Adapun Pasal 1 ke-3 menyatakan, bencana nonalam adalah bencana yang diakibatkan oleh peristiwa atau rangkaian peristiwa nonalam yang antara lain berupa gagal teknologi, gagal modernisasi, epidemi, dan wabah penyakit.
Pasal 7 menggariskan, pemerintah berwenang menetapkan bencana nasional dan daerah (ayat 2 huruf c). Penetapan bencana nasional harus meliputi sejumlah indikator yakni jumlah korban, kerugian harta benda, kerusakan prasarana dan sarana, cakupan luas wilayah yang terkena bencana, dan dampak sosial ekonomi yang ditimbulkan.

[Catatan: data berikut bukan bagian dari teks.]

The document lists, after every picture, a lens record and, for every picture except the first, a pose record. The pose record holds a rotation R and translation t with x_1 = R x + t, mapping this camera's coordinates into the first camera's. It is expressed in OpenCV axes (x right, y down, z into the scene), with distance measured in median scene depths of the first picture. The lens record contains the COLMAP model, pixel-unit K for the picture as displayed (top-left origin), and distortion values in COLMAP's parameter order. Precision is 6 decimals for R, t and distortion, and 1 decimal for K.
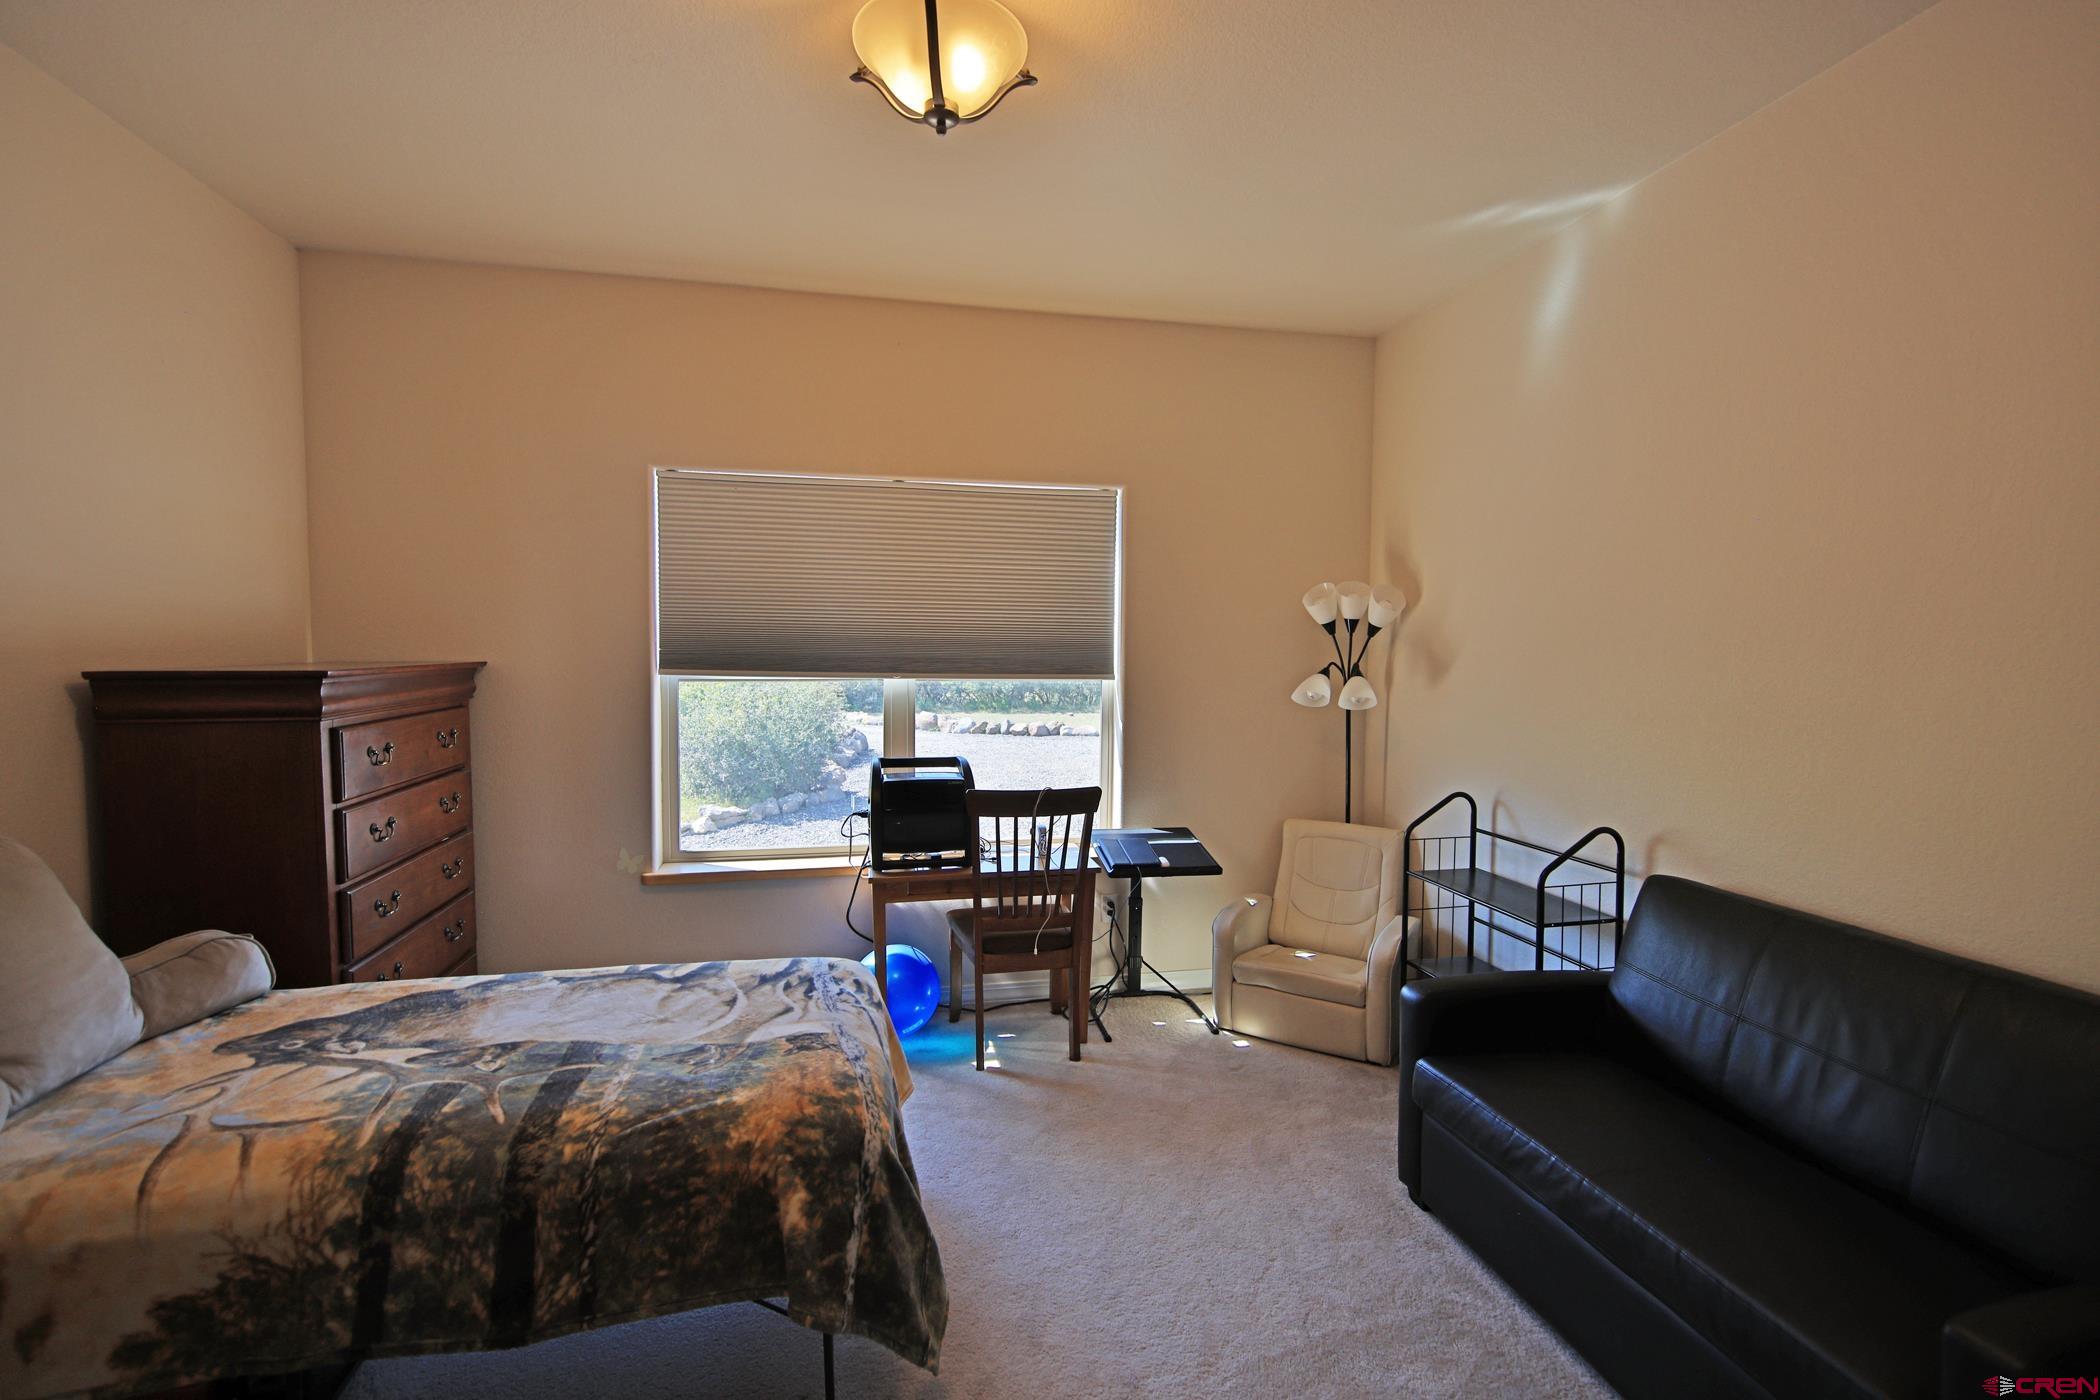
lens RADIAL K [[846.3, 0, 1000.5], [0, 846.3, 719.5], [0, 0, 1]] dist [0.022554, -0.011155]
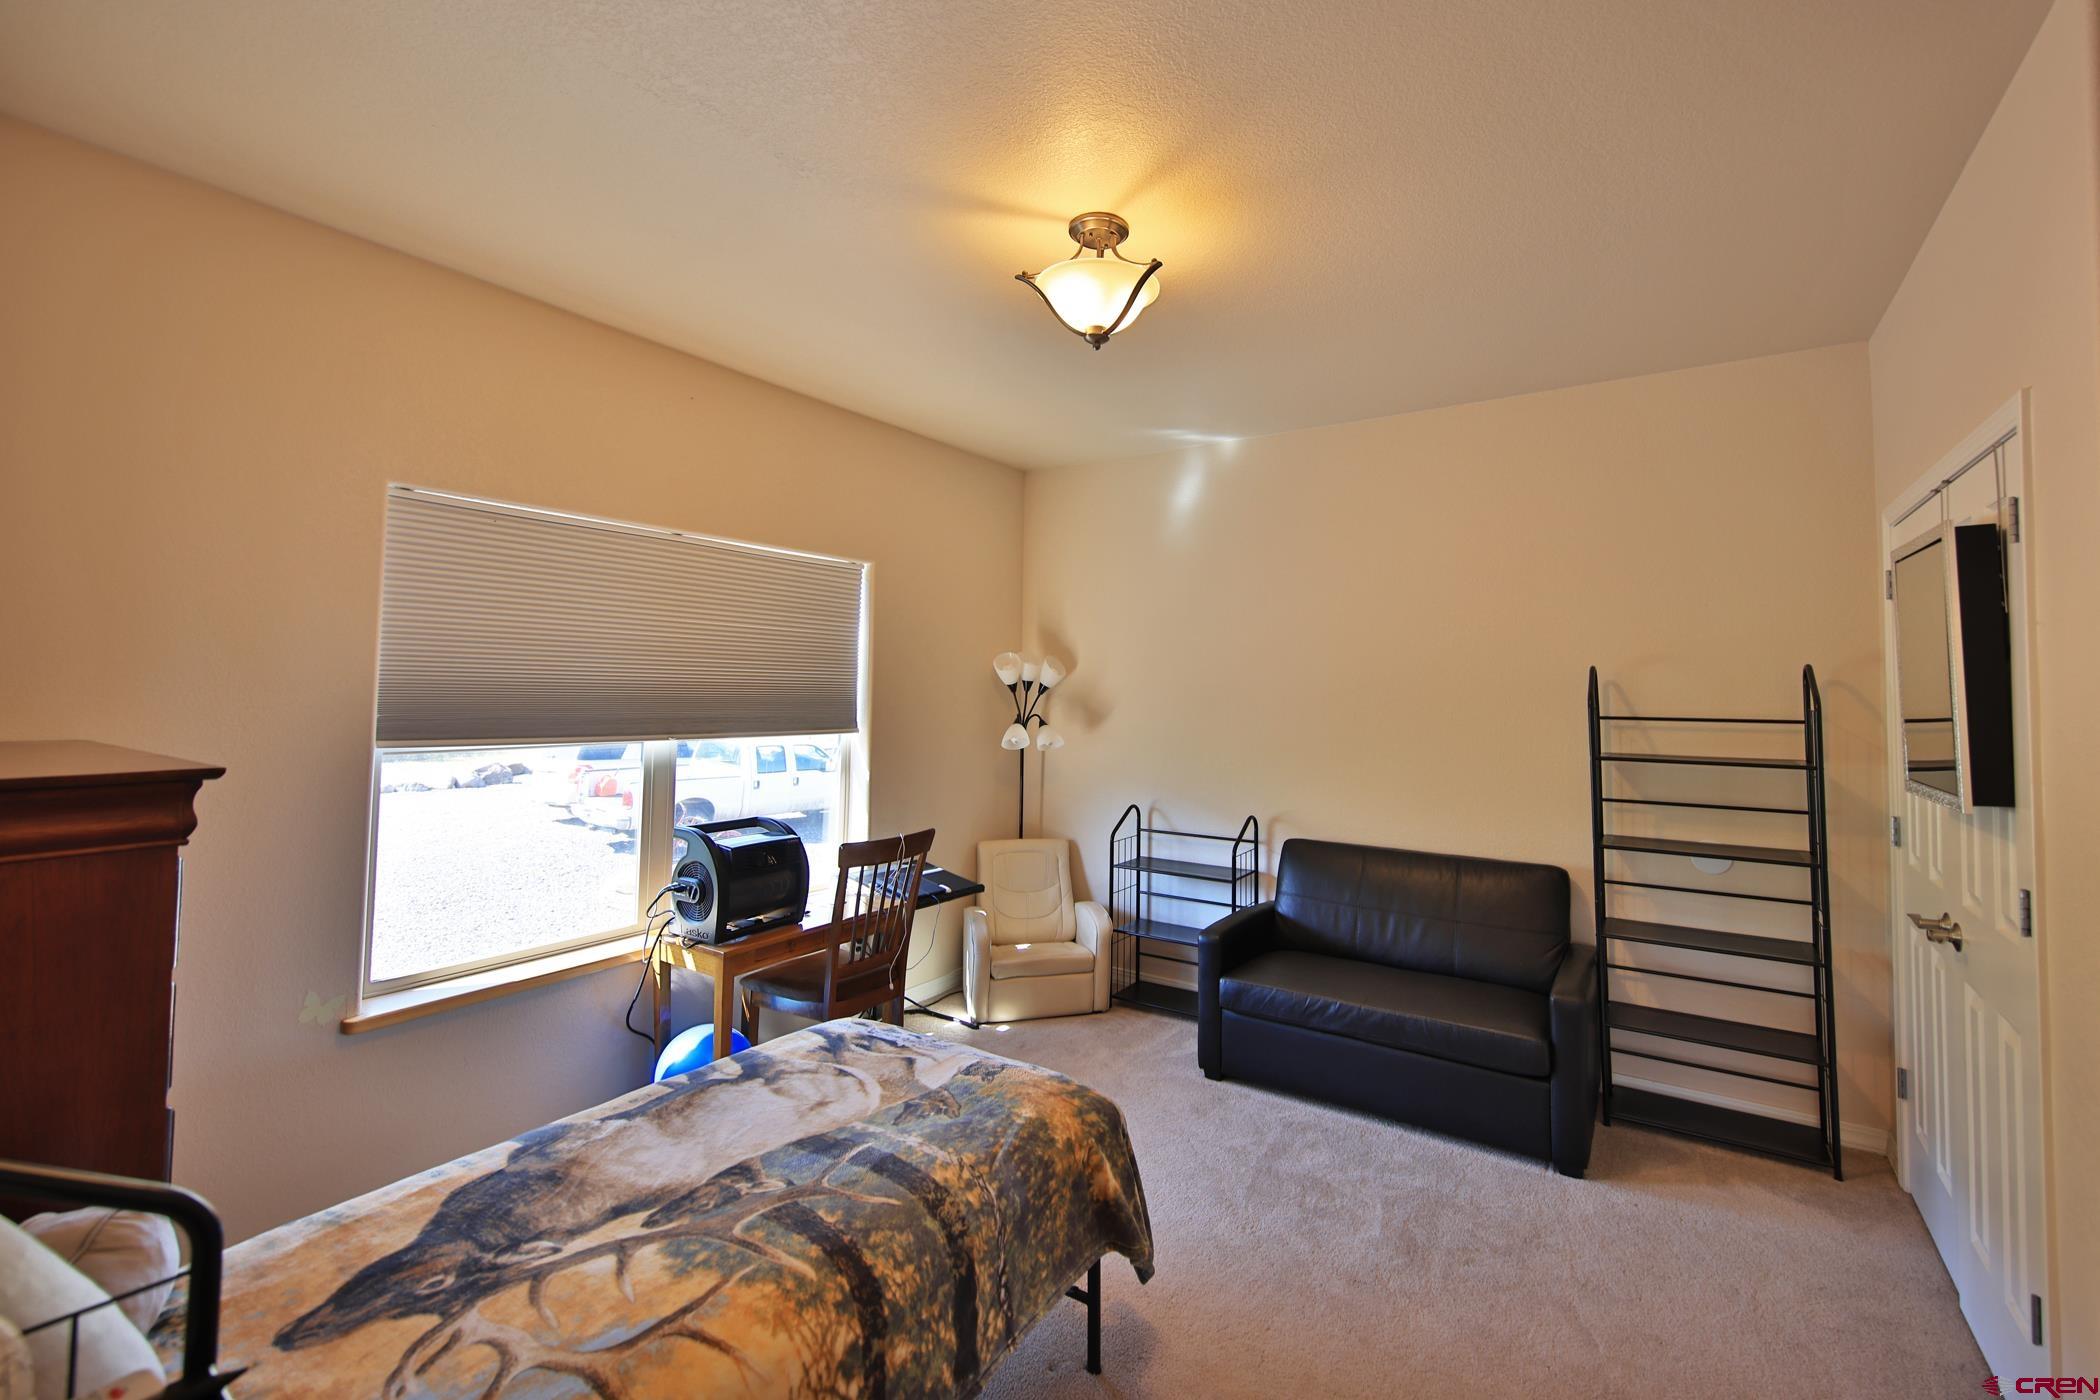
lens RADIAL K [[817.8, 0, 1055.9], [0, 817.8, 695.6], [0, 0, 1]] dist [0.010659, -0.006313]
pose [[0.741676, -0.002713, 0.670753, -0.778099], [0.053671, 0.997025, -0.055313, -0.046024], [-0.668607, 0.077025, 0.739616, 0.077625]]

Pasal 7 ayat (3) menyatakan, ketentuan lebih lanjut mengenai penetapan status dan tingkatan bencana diatur dengan peraturan presiden.
Menindaklanjuti UU tersebut, lahir Perpres 17/2018 tentang Penyelenggaran Penanggulangan Bencana dalam Keadaan Tertentu. Pasal 2 ayat (2) Perpres ini menyatakan bahwa penentuan bencana nasional ditetapkan oleh presiden.
Apa konsekuensinya?
Dalam Keppres 12 Tahun 2020, Presiden Jokowi menyatakan, penanggulangan bencana nasional Covid-19 dilaksanakan oleh Gugus Tugas Percepatan Penanganan Covid-19 sesuai dengan Keputusan Presiden Nomor 7 Tahun 2020 tentang Gugus Tugas Percepatan Penanganan Corona Virus Disease 2019 (Covid-19) sebagaimana telah diubah dengan Keputusan Presiden Nomor 9 Tahun 2020. Penanggulangan ini dilakukan melalui sinergi antar kementerian/lembaga dan pemerintah daerah.
Badan Nasional Penanggulangan Bencana (BNPB) pernah menyatakan, dengan penetapan status bencana nasional, terbuka pintu seluas-luasnya bantuan internasional oleh negara-negara lain. Selain itu, masyarakat internasional dapat membantu penanganan kemanusiaan sesuai ketentuan konsekuensi Konvensi Jenewa.
Dalam sejarahnya, status bencana nasional pernah ditetapkan presiden ketika gempa dan tsunami Flores 1992 yang menewaskan sedikitnya 2.500 orang serta gempa dan tsunami Aceh 2004 yang menewaskan lebih dari 130.000 orang.